Infrastructure projects that secure California’s future are being pursued every day in our great state. For better or worse, California is known to have the toughest environmental review laws in the nation with its CEQA framework that can impact these projects. CEQA has been roundly criticized over the years given the extent of its requirements and the legal challenges it allows — killing or delaying good projects that could create well-paying jobs and needed affordable resources for working families. In recent years, the Legislature, recognizing the impediment CEQA can be to needed infrastructure, has moved bills that try to reform CEQA or that grant exemptions from it.
Yet this legislative session an old bill that would undermine the already rigorous CEQA process has been reincarnated and reintroduced as Senate Bill 307, introduced by Richard Roth, D-Riverside. A rehash of a twice-rejected bill, SB307 is being packaged as “just one more study” of water projects in California. Its target has been Cadiz, a water infrastructure project on private farm land in the desert that aims to reduce a mind-boggling loss of 330 gallons of groundwater per second (over 10 billion gallons every year) to evaporation and make that water available to supplement regional water supplies. Once implemented, it could provide safe and affordable water for 400,000 Southern Californians. In a second phase, the project could import and store surplus water in wet years, like the current year, to provide insurance against future dry ones.
As a resident and member of the business community in the Inland Empire-Riverside area, I know first-hand that affordable, safe local water supplies are needed to secure the future success of our community. Southern California has a naturally arid climate and has no water to waste. And while reducing our daily water use can and should be part of the equation, the truth is that we must also develop new water resources to improve outcomes for our communities.
The Cadiz Project has been approved and deemed safe for the environment under CEQA and closely examined through studies by expert geologists and hydrologists from leading universities across the country. San Bernardino County, as the acting local authority, would monitor the project through an extensive groundwater management plan, featuring more than 100 monitoring installations and limitations on pumping.
And a new independent review of a groundwater management plan for the Cadiz Water Project commissioned by local water authorities Three Valleys Municipal Water District and Jurupa Community Services District located in the Inland Empire has further concluded that monitoring and mitigation measures for the Cadiz Project are appropriate and protective of the surrounding ecosystem in the Mojave Desert. SB307 threatens to undermine this level of local control and CEQA by enacting unnecessary, duplicative and undefined state review from outside agencies based in Sacramento that have no relation to the project.
Under a veil of trying to protect the vast California desert, SB307 focuses squarely on the Cadiz Water Project aiming to trap it in another state-run permitting process promoted by special interests who have challenged the Cadiz Project for more than a decade.

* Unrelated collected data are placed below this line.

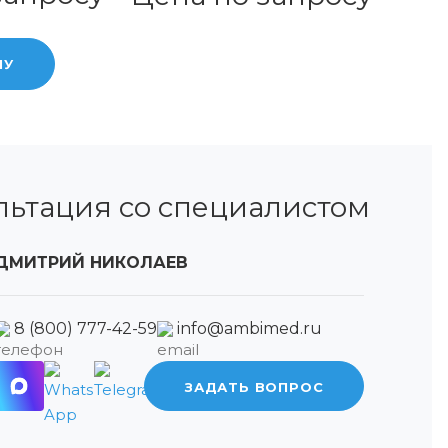
НУ
льтация со специалистом
ДМИТРИЙ НИКОЛАЕВ
8 (800) 777-42-59
info@ambimed.ru
ЗАДАТЬ ВОПРОС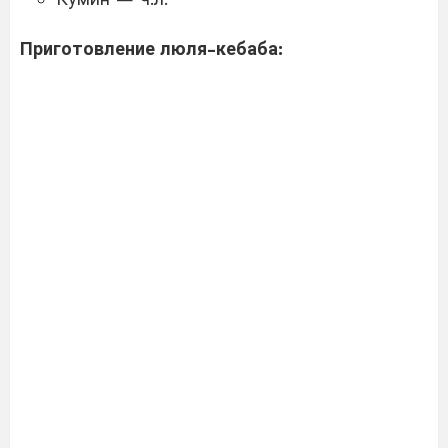
Приготовление люля-кебаба:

If the Legislature allows such special attacks after state agencies have already participated in CEQA process, this tactic will be applied again and again, injecting uncertainty for other much-needed projects reviewed, including vital community projects such as affordable housing and transportation.
Local governing bodies best understand the needs of their constituents and the capacity of their local environment. Sacramento must respect the decision-making of local authorities rather than ignoring them under pressure from political interests. It’s time for the Legislature to allow the Cadiz Water Project to move ahead and signal an end to blatant obstruction of reviewed and approved projects. Solving the tough problems of ensuring a fair, equitable California for all requires it.
Steven Figueroa is president of the Inland Empire Latino Coalition and a lifelong advocate for improving the lives and well-being of communities of color in Southern California.